Wray talked about the increasing prevalence of AI-driven sextortion. According to cybersecurity company ESET, there was a 178% increase in sextortion cases between 2022 and 2023, driven in part by AI tech.
“Somebody posing as a peer targets a teenager,” Wray said, “then uses [AI-generated] compromising pictures to convince the kid to send real pictures in return. In fact, it’s some guy behind a keyboard in Nigeria, and once they have the images, they threaten to blackmail the kid and say, if you don’t pay up, we’re going to share these images that will ruin your life.”
Wray also touched on disinformation around the upcoming U.S. presidential election. While asserting that it “wasn’t time for panic,” he stressed that it was incumbent on “everyone in America” to “bring an intensified sense of focus and caution” on the use of AI and how AI can be “used by bad guys against all of us.”
“We’re finding all too often that something on social media that looks like Bill from Topeka or Mary from Dayton is actually, you know, some Russian or Chinese intelligence officer on the outskirts of Beijing or Moscow,” Wray said.
Indeed, a Statista poll found that more than third of U.S. respondents saw misleading information — or what they suspected to be misinformation — about key topics toward the end of 2023. This year, misleading AI-generated images of candidates VP Kamala Harris and former president Donald Trump have garnered millions of views on social networks including X.
Bill Gates on AI disruption
For a techno-optimistic change of pace, Oprah interviewed Microsoft founder Bill Gates, who expressed a hope that AI will supercharge the fields of education and medicine.
“AI is like a third person sitting in [a medical appointment,] doing a transcript, suggesting a prescription,” Gates said. “And so instead of the doctor facing a computer screen, they’re engaging with you, and the software is making sure there’s a really good transcript.”
Gates ignored the potential for bias from poor training, however.

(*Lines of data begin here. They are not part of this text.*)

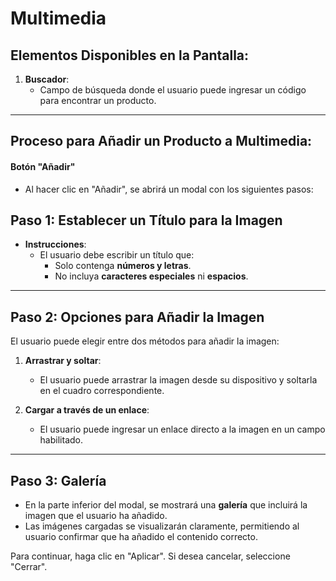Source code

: # Multimedia

## **Elementos Disponibles en la Pantalla:**

1. **Buscador**:
   * Campo de búsqueda donde el usuario puede ingresar un código para encontrar un producto.

***

## **Proceso para Añadir un Producto a Multimedia:**

#### **Botón "Añadir"**

* Al hacer clic en "Añadir", se abrirá un modal con los siguientes pasos:

## **Paso 1: Establecer un Título para la Imagen**

* **Instrucciones**:
  * El usuario debe escribir un título que:
    * Solo contenga **números y letras**.
    * No incluya **caracteres especiales** ni **espacios**.

***

## **Paso 2: Opciones para Añadir la Imagen**

El usuario puede elegir entre dos métodos para añadir la imagen:

1. **Arrastrar y soltar**:
   * El usuario puede arrastrar la imagen desde su dispositivo y soltarla en el cuadro correspondiente.
2.  **Cargar a través de un enlace**:

    * El usuario puede ingresar un enlace directo a la imagen en un campo habilitado.



***

## **Paso 3: Galería**

* En la parte inferior del modal, se mostrará una **galería** que incluirá la imagen que el usuario ha añadido.
* Las imágenes cargadas se visualizarán claramente, permitiendo al usuario confirmar que ha añadido el contenido correcto.

Para continuar, haga clic en "Aplicar". Si desea cancelar, seleccione "Cerrar".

One recent study demonstrated that speech recognition systems from leading tech companies were twice as likely to incorrectly transcribe audio from Black speakers as opposed to white speakers. Other research has shown that AI systems reinforce long-held, untrue beliefs that there are biological differences between Black and white people — untruths that lead clinicians to misdiagnose health problems.

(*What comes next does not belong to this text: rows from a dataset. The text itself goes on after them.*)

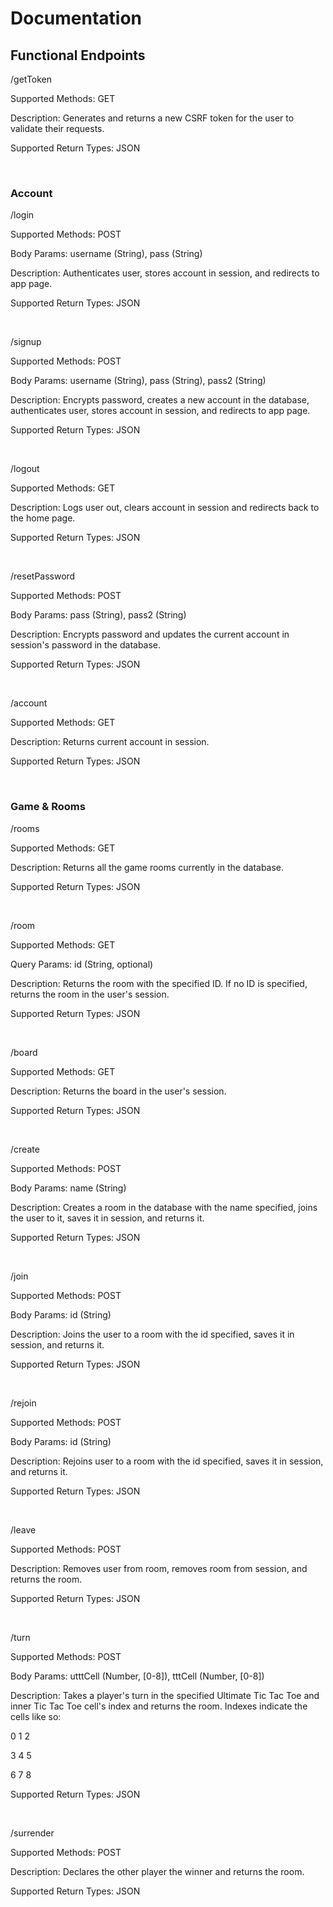 # Documentation

## Functional Endpoints


/getToken

Supported Methods: GET

Description: Generates and returns a new CSRF token for the user to validate their requests.

Supported Return Types: JSON

<br>

### Account


/login

Supported Methods: POST

Body Params: username (String), pass (String)

Description: Authenticates user, stores account in session, and redirects to app page.

Supported Return Types: JSON

<br>

/signup

Supported Methods: POST

Body Params: username (String), pass (String), pass2 (String)

Description: Encrypts password, creates a new account in the database, authenticates user, stores account in session, and redirects to app page.

Supported Return Types: JSON

<br>

/logout

Supported Methods: GET

Description: Logs user out, clears account in session and redirects back to the home page.

Supported Return Types: JSON

<br>

/resetPassword

Supported Methods: POST

Body Params: pass (String), pass2 (String)

Description: Encrypts password and updates the current account in session's password in the database.

Supported Return Types: JSON

<br>

/account

Supported Methods: GET

Description: Returns current account in session.

Supported Return Types: JSON

<br>

### Game & Rooms


/rooms

Supported Methods: GET

Description: Returns all the game rooms currently in the database.

Supported Return Types: JSON

<br>

/room

Supported Methods: GET

Query Params: id (String, optional)

Description: Returns the room with the specified ID. If no ID is specified, returns the room in the user's session.

Supported Return Types: JSON

<br>

/board

Supported Methods: GET

Description: Returns the board in the user's session.

Supported Return Types: JSON

<br>

/create

Supported Methods: POST

Body Params: name (String)

Description: Creates a room in the database with the name specified, joins the user to it, saves it in session, and returns it.

Supported Return Types: JSON

<br>

/join

Supported Methods: POST

Body Params: id (String)

Description: Joins the user to a room with the id specified, saves it in session, and returns it.

Supported Return Types: JSON

<br>

/rejoin

Supported Methods: POST

Body Params: id (String)

Description: Rejoins user to a room with the id specified, saves it in session, and returns it.

Supported Return Types: JSON

<br>

/leave

Supported Methods: POST

Description: Removes user from room, removes room from session, and returns the room.

Supported Return Types: JSON

<br>

/turn

Supported Methods: POST

Body Params: utttCell (Number, [0-8]), tttCell (Number, [0-8])

Description: Takes a player's turn in the specified Ultimate Tic Tac Toe and inner Tic Tac Toe cell's index and returns the room. Indexes indicate the cells like so: 

0 1 2

3 4 5

6 7 8

Supported Return Types: JSON

<br>

/surrender

Supported Methods: POST

Description: Declares the other player the winner and returns the room.

Supported Return Types: JSON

In the classroom, Gates said, AI can be “always available” and “understand how to motivate you … whatever your level of knowledge is.”
That’s not exactly how many classrooms see it.
Last summer, schools and colleges rushed to ban ChatGPT over plagiarism and misinformation fears. Since then, some have reversed their bans. But not all are convinced of GenAI’s potential for good, pointing to surveys like the U.K. Safer Internet Centre’s, which found that over half of kids (53%) report having seen people their age use GenAI in a negative way — for example creating believable false information or images used to upset someone.
The UN Educational, Scientific and Cultural Organization (UNESCO) late last year pushed for governments to regulate the use of GenAI in education, including implementing age limits for users and guardrails on data protection and user privacy.